Kemenkeu Edukasi Warga Cimahi soal APBN dan Investasi ORI030
Kemenkeu Edukasi Warga Cimahi soal APBN dan Investasi ORI030
CIMAHI, indoartnews.com – Kementerian Keuangan Republik Indonesia melalui Direktorat Jenderal Pengelolaan Pembiayaan dan Risiko (DJPPR) menggelar edukasi literasi keuangan sekaligus sosialisasi Anggaran Pendapatan dan Belanja Negara (APBN) serta Obligasi Negara Ritel (ORI) Seri ORI030 di Aula Gedung A Kompleks Perkantoran Pemerintah Kota Cimahi, Kamis (16/7/2026).
Kegiatan tersebut diikuti jajaran perangkat daerah, unsur Forkopimda, instansi vertikal, serta berbagai pemangku kepentingan sebagai bagian dari upaya meningkatkan pemahaman masyarakat mengenai pengelolaan APBN dan instrumen investasi yang diterbitkan pemerintah.
Wali Kota Cimahi Ngatiyana mengapresiasi Kementerian Keuangan yang memilih Kota Cimahi sebagai lokasi penyelenggaraan kegiatan tersebut.
Menurutnya, APBN bukan sekadar dokumen berisi angka-angka, melainkan instrumen yang digunakan pemerintah untuk membiayai berbagai sektor, mulai dari pendidikan, kesehatan, pembangunan infrastruktur, perlindungan sosial, hingga penguatan ketahanan nasional.
"Saya berharap masyarakat Kota Cimahi semakin cerdas dalam mengelola keuangan, semakin bijak dalam berinvestasi, dan memahami bagaimana APBN berperan dalam mendukung pembangunan nasional," kata Ngatiyana.
Dalam kesempatan itu, Analis Keuangan Negara Ahli Madya Direktorat Surat Utang Negara DJPPR Kementerian Keuangan, Singgih Gunarsa, memperkenalkan Obligasi Negara Ritel (ORI) Seri ORI030 sebagai salah satu instrumen investasi yang aman karena dijamin pemerintah.
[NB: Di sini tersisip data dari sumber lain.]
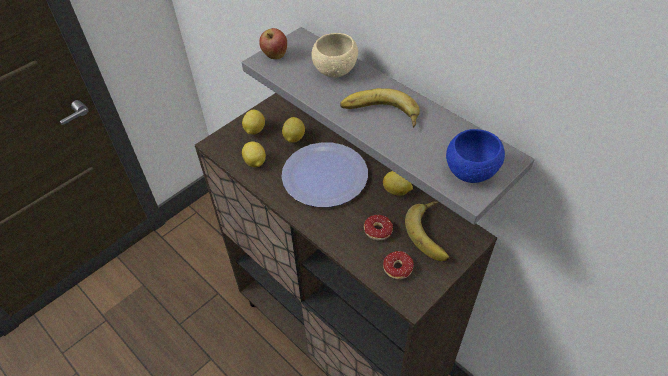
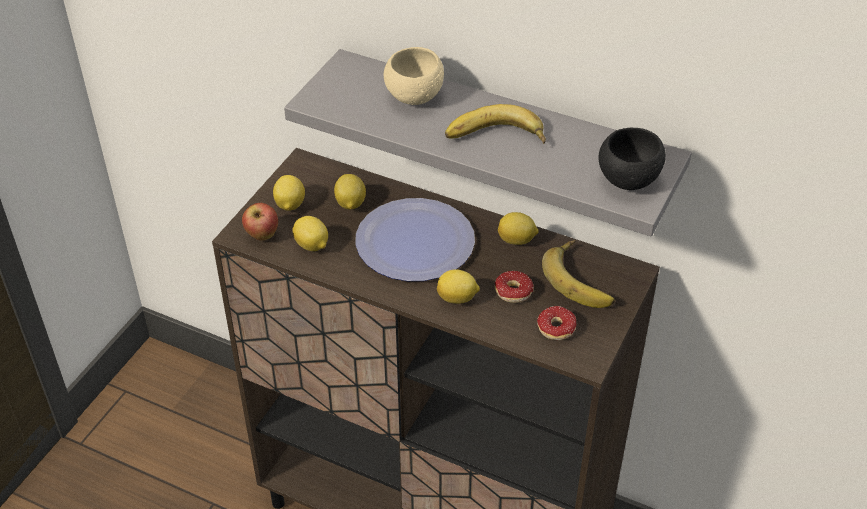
camera: 20 degrees left, 5 degrees down
(275, 56) = (326, 92): apple -> apple (262, 235)
(336, 226) = (457, 298): none -> lemon
(470, 171) = (628, 179): blue bowl -> black bowl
ORI030 terdiri atas dua pilihan tenor, yakni ORI030-T3 dengan jangka waktu tiga tahun dan kupon tetap 6,90 persen serta ORI030-T6 dengan tenor enam tahun dengan kupon tetap 7,00 persen.
"Selain memberikan imbal hasil yang kompetitif, investasi melalui ORI030 juga menjadi salah satu cara masyarakat ikut berkontribusi dalam pembiayaan pembangunan nasional," ujar Singgih.
Peserta juga mendapatkan penjelasan mengenai literasi keuangan, karakteristik Surat Berharga Negara (SBN) Ritel, hingga mekanisme pembelian ORI030 yang disampaikan Analis Keuangan Negara Ahli Muda Direktorat Surat Utang Negara, Bahal A. Pranata.